Truncation to 16 bits is not the same as sampling with a 16-bit system; truncation will add distortion. In that paper, I think dither is primarily masking the truncation errors, and you need a goodly amount of energy to that, thus the relatively high noise floor. Dither normally only needs to be a few lsbs, raising the noise floor by only a few dB, unless there is a lot of nonlinearity. At least, that's the way on works in the systems I have worked with (audio and RF, though we play other games in the RF world to decorrelate the spurs and not raise in-band noise). If I ever built a 16-bit converter with that high of spurs (only 40 dBFS or so, about what you might get out of 5 to 6 bit converter), I'd be fired, or at least tied to my desk until I fixed it. Maybe I should run some plots to show the differences, hmmm... In any event, the paper is an interesting and useful look at the impact of dither, but the test case is unrealistic. I suspect something else is going on...
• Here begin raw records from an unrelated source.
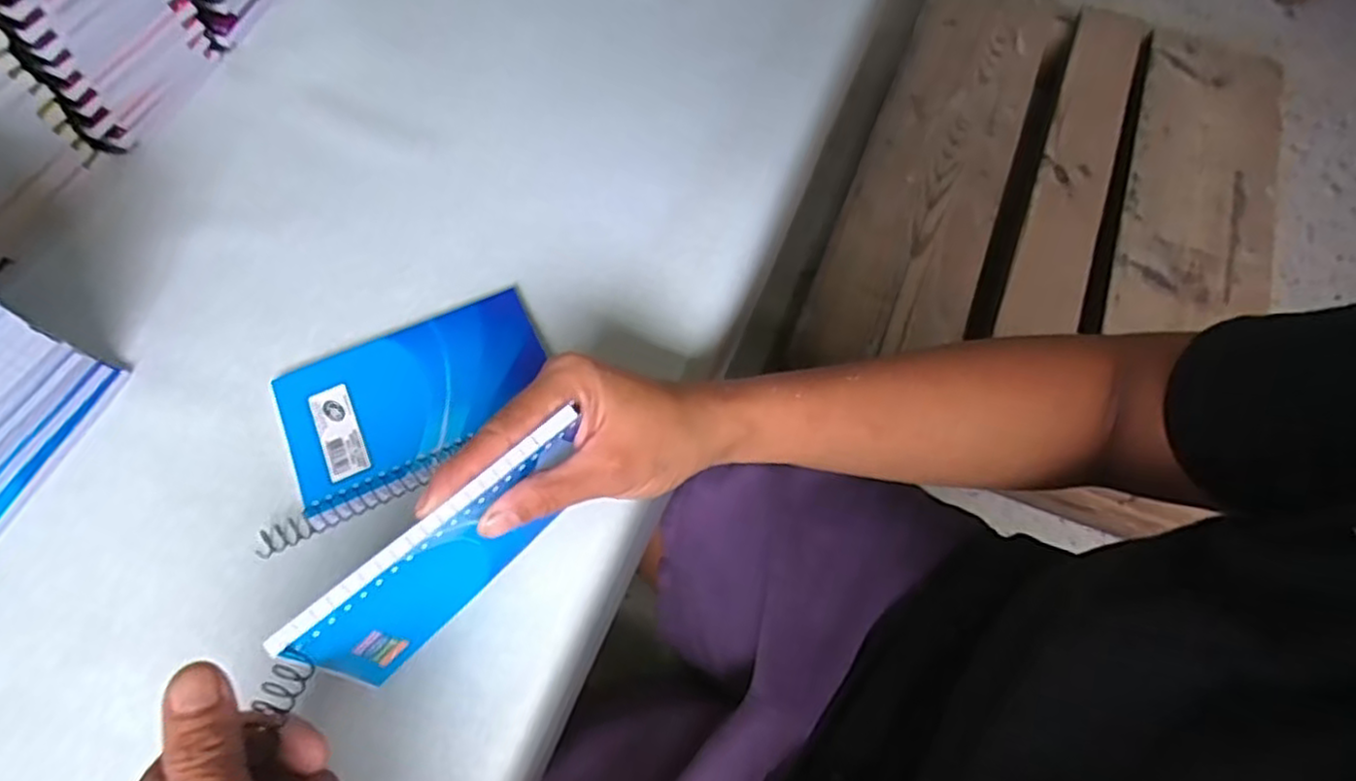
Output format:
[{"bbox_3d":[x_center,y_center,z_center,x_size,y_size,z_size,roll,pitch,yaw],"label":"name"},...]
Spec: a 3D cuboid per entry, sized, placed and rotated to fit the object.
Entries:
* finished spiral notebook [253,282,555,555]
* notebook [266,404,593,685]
[{"bbox_3d":[-0.136,0.008,0.357,0.146,0.010,0.084,-24,68,-13],"label":"finished spiral notebook"},{"bbox_3d":[-0.087,0.065,0.288,0.125,0.075,0.014,-42,73,-19],"label":"notebook"}]

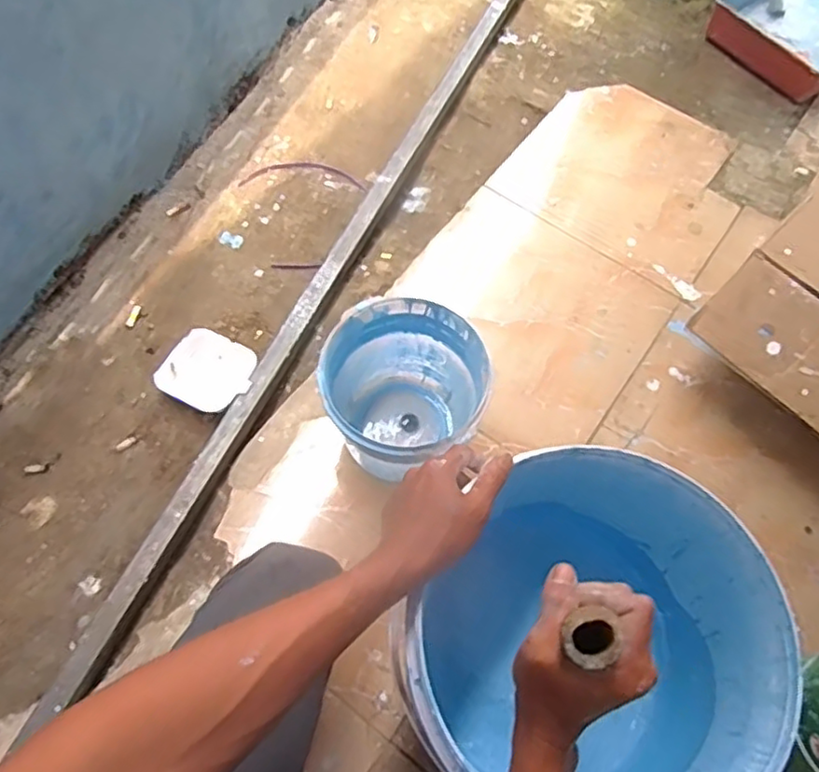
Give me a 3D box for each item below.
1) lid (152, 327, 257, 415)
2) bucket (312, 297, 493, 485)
[{"bbox_3d":[-0.302,-0.022,0.990,0.130,0.022,0.120,29,66,4],"label":"lid"},{"bbox_3d":[-0.008,0.012,0.891,0.201,0.201,0.183,3,65,0],"label":"bucket"}]

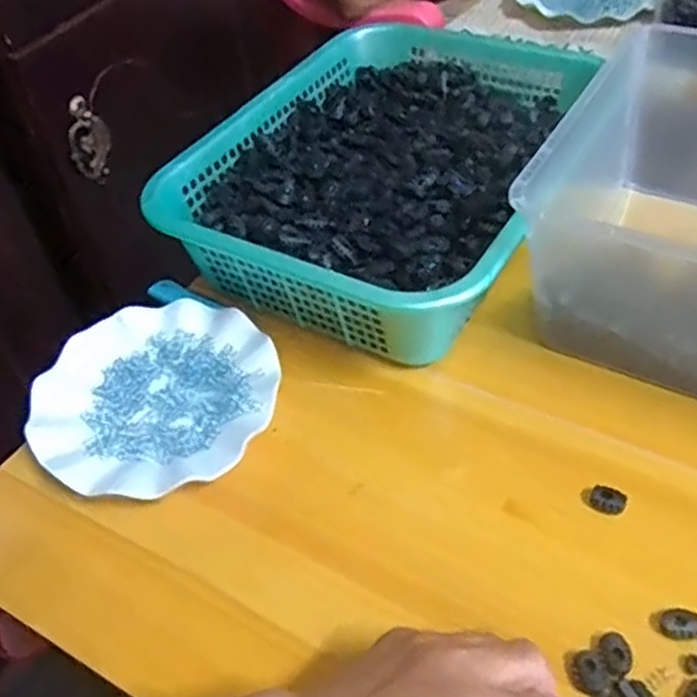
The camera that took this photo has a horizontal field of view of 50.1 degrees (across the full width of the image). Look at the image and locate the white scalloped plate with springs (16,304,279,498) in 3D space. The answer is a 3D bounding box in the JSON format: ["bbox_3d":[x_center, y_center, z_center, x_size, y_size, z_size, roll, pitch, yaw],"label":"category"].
[{"bbox_3d":[-0.146,0.040,0.575,0.179,0.030,0.178,-3,46,3],"label":"white scalloped plate with springs"}]

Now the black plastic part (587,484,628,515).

Also, the impact of noise decorrelation (dither) is a bit different in delta-sigma designs (which I assume is the architecture you plotted from the rising noise response) than in a conventional converter. The early 1-bit, low-order loops were very prone to tones and dither was (and is, for that matter, in any such loops) required to suppress tones in the output of the delta-sigma modulator (ADC or DAC). Technology and techniques have advanced so that modern architectures are more complex, higher-order and often using multi-bit loops, so dither is less critical for stability and tones, though is often still added to produce a more pleasing noise floor.
To address your first point last, we agree on that one! That's why I am (usually) careful to distinguish between random and deterministic jitter. And, though I have yet to really research it in depth, I still feel deterministic jitter is a far worse culprit that random jitter for us (no matter what frequency we operate).
Back to practicing - Don